Polyomavirus JC infection inhibits differentiation of oligodendrocyte progenitor cells.

Reactivation of the human polyomavirus JC (JCV) in the CNS results in a fatal demyelinating disease, progressive multifocal leukoencephalopathy (PML). The lytic destruction of oligodendrocytes, which occurs at the terminal stage of the viral infection cycle, is considered a critical factor in the development of demyelination and the pathogenesis of PML. However, knowledge is limited about interaction of JCV with oligodendrocytes and its impact on the denudation of axons at the early stage of viral reactivation and prior to the destruction of the infected cells.

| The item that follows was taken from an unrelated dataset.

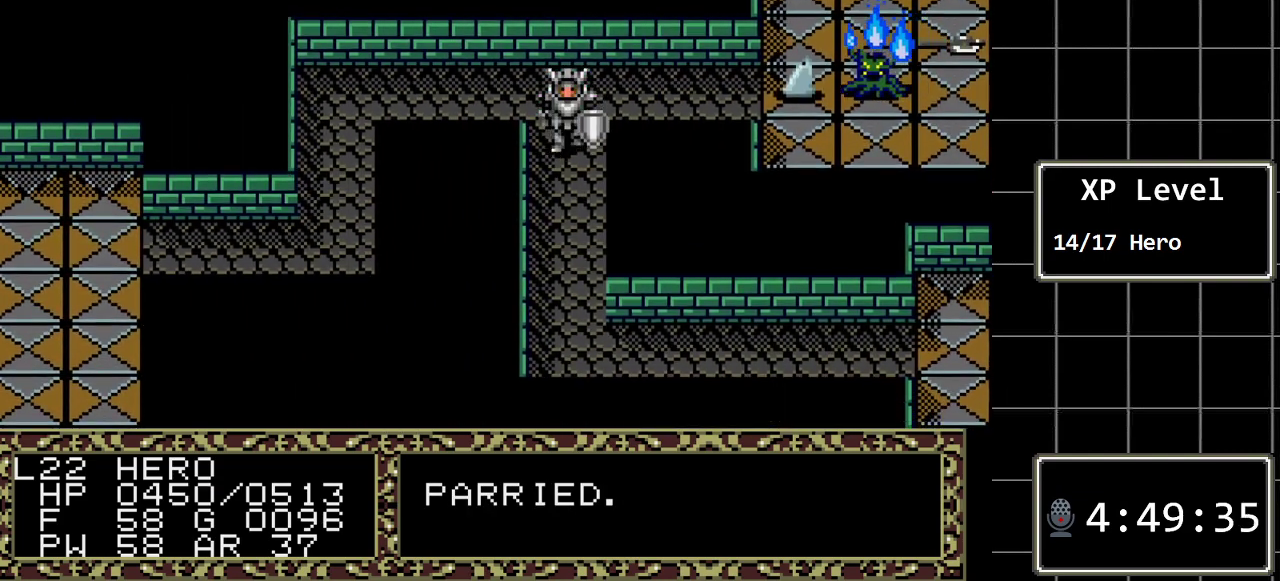
{"buttons": [], "events": [[283, "A", "down"], [467, "A", "up"]]}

We have developed an in vitro neuroprogenitor cell culture using human fetal brain that can be differentiated to the oligodendrocyte lineage to investigate interactions of JCV with its host cells. Results show that infection with JCV delays oligodendrocyte maturation as shown by reduced levels of oligodendrocytic markers, including myelin basic protein, proteolipid protein, and platelet-derived growth factor receptor-α. Furthermore, replication of JCV in these cells caused substantial dysregulation of several chemokines, including CCL5/RANTES, GRO, CXCL1/GROα, CXCL16, CXCL8/IL-8, CXCL5/ENA-78, and CXCL10/IP-10, all of which play a role in cell growth and differentiation.